这样一种物理学之后的形而上学,所针对的不是人的道德实践活动,而是人的思维对万物存在的把握,所以它的开端必然只能是存在(有),而不可能是无。如果要从整体上把握万物,那么存在或有肯定是第一个范畴,因为它是万物的最抽象、最普遍的共相。当然,对于存在着的具体的事物而言,一切哲学范畴都是最抽象、最普遍的概念,例如“实体”“原因”“质”“量”等,不像“动物”“橡树”之类的概念那样只具有某种程度的普遍性。例如,我们可以说,一切存在着的东西都是实体,都有原因,都有质和量,等等。但“存在”范畴比这一切都更抽象、更普遍,因为我们可以直接说,实体、原因、质或量都是“存在”,但我们却不能直接说,实体就是原因,原因就是质,或者质就是量,这需要进一步论证才行,否则就是“混淆概念”了。“存在(有、是)”在一切范畴中独一无二的特殊地位不仅体现在它比其他范畴更高、更普遍之上,而且体现在,唯有它能充当语句中的“系词”(“是”),因此能够用来“说”其他范畴,而其他范畴则只能作为谓词而隶属于它之下。

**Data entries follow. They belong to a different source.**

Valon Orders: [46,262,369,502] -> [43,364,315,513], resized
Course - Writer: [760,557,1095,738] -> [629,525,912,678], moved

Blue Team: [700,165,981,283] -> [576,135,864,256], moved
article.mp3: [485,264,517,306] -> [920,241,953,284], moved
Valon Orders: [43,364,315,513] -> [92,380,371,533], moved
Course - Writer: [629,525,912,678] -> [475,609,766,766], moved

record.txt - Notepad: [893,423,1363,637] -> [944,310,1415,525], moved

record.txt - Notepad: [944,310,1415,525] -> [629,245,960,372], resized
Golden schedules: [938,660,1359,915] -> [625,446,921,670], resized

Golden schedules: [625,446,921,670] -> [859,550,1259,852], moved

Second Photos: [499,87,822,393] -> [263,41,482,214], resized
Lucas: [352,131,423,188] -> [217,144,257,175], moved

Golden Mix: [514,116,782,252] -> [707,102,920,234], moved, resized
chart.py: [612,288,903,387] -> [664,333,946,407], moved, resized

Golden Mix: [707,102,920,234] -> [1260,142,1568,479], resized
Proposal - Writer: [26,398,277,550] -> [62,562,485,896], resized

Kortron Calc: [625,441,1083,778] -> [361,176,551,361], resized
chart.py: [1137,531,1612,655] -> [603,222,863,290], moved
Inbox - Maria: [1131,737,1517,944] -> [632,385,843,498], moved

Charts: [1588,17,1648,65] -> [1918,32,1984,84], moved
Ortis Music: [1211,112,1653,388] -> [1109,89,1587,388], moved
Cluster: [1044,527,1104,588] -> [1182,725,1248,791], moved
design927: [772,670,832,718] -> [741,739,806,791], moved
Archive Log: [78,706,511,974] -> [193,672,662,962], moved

至于和“存在(有)”相反的“无”,在西方形而上学中虽然也少不了谈论,但顶多只是作为存在或有的陪衬,它是寄生于“有”之上的,我们甚至可以说“有一个无”。但像庄子那样说“无有一无有”,这在西方哲学看来是不合法的,因为你只有承认了“有一个无有”,你才能说“无有一无有”,而这与你的前提是自相矛盾的。但这在中国哲学看来很自然,因为并不是我要说“无有一无有”,而是天地万有本来就出乎无有,连无有本身也一无所有。这与巴门尼德的命题“存在(者)存在,非存在不存在”的意思恰好完全相反,前者肯定无为根本,后者则否定了一切无的可能。庄子在另一处说:“至矣,其孰能至此乎!予能有无矣,而未能无无也;及为无有矣,何从至此哉!”(《庄子·知北游》)这说明“无无”(也就是“使无成为无”)是凡人不可能做到的,因此当他“无有”时,他并不知道这是为什么,因为无有是他的第一原则,不可能再去追问它的根据了。在西方,只有上帝才能在一片空无中创造出整个世界来,也就是能够使无“无化”而成为有;但前提仍然是“有上帝”。所以黑格尔把这种以“有”(有上帝)为前提的“无”称作“绝对的否定”,在这种意义上,“‘无’的最高形式,就其自为地来说,就会是‘自由’。但就其深入自身中最高的凝聚性并且本身是一种绝对的肯定而言,它就是否定性”。而在道家哲学及中国传统形而上学那里,“无”作为“道”的“最高形式”既不是否定,更不是“自由”,它本身毋宁是一种原始肯定的自然状态。
但老庄也好,宋儒也好,他们所讲的“无”都不是一个孤零零的“无”,而总是和“有”处在某种关系中,对“有”发生着某种本质性的影响。老庄的无中生有,宋儒的无极而太极,所表达的都是某种特定的无,即能够化身为有的无,这在《易经》中被概括为一个字——易。据说“易有三义——简易、变易、不易”(《易纬•乾凿度》)。简易是指它作为最高范畴可以概括一切,无须其他解释而简明易懂;变易是该字的本义,易就是变;不易则是形容它的贯穿一切的永恒性,《易经》作为“变经”,是永恒的经典。简易和不易都是引申义,只有变易才是实际的意思,而这变易主要是指由无变有,以无极为太极而“生”出万物。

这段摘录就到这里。